Así que el lunes por la tarde, a las ocho, Kay recorrió el sendero de la casa de los Wall y llamó al timbre. Desde la puerta alcanzaba a ver el Ford Fiesta rojo de Samantha Mollison, aparcado en el camino de entrada tres casas más allá. Esa visión avivó sus ganas de pelea.
Una mujer de escasa estatura, poco agraciada, regordeta y con una falda de estampado psicodélico abrió la puerta de la casa de los Wall.
—Hola. Me llamo Kay Bawden, y me gustaría hablar con Colin Wall.
Tessa se quedó un instante mirando fijamente a aquella atractiva joven aparecida en la puerta de su casa y a la que nunca había visto. Por su cabeza pasó una idea descabellada: que Colin tenía una aventura y que su amante había ido a contárselo.
—Ah, sí. Pasa, pasa. Yo soy Tessa.
Kay se limpió los zapatos a conciencia en el felpudo y la siguió hasta una sala más pequeña y más fea, pero más acogedora que la de los Mollison. Vio a un hombre alto y medio calvo, de frente amplia, sentado en una butaca con una libreta en el regazo y un bolígrafo en la mano.
—Ha venido Kay Bawden, Colin —anunció Tessa—. Quiere hablar contigo.
Advirtió la expresión de sorpresa y recelo de su marido y supo al instante que no conocía a aquella mujer. «Francamente —se dijo, un tanto avergonzada—, ¿cómo se te ocurre pensar una cosa así?»

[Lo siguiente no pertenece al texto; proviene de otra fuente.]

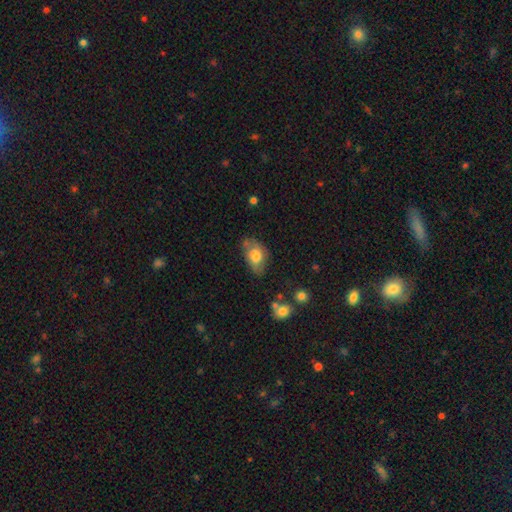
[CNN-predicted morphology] This is likely a smooth galaxy (64%). How rounded: clearly in between (88%). Merging: possibly none (50%).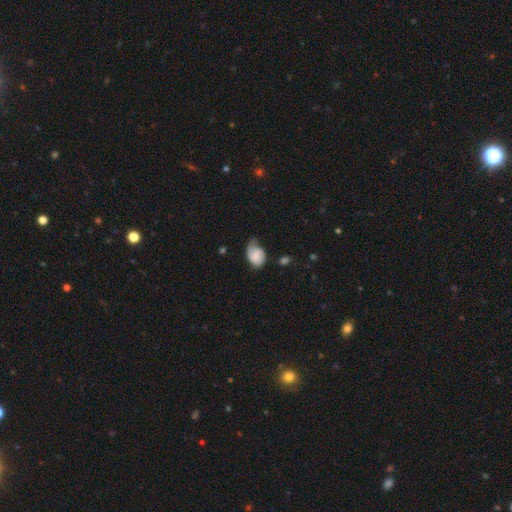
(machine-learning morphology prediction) Smooth or featured? smooth (75%)
How rounded? in between (72%)
Merging? minor disturbance (45%)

—Perdonad que me presente así, sin avisar —dijo Kay cuando Colin se levantó para estrecharle la mano—. Os habría telefoneado, pero no estáis…
—No, no figuramos en la guía —confirmó Colin. Era muy alto al lado de Kay, y sus ojos parecían minúsculos detrás de unas gruesas gafas—. Siéntate, por favor.
—Gracias. Es por lo de las elecciones. Las elecciones al concejo parroquial. Tú te presentas, ¿verdad? Contra Miles Mollison, ¿no?
—Así es —confirmó Colin, nervioso al comprender quién era ella: la periodista que había entrevistado a Krystal.
Por fin habían dado con él. Tessa no debería haberla dejado entrar.
—Quería saber si podría ayudar de alguna forma. Soy asistente social y trabajo sobre todo en los Prados. Podría darte algunos datos y cifras sobre la Clínica Bellchapel para Drogodependientes, que por lo visto Mollison pretende cerrar. Tengo entendido que tú estás a favor de la clínica, que te gustaría mantenerla abierta.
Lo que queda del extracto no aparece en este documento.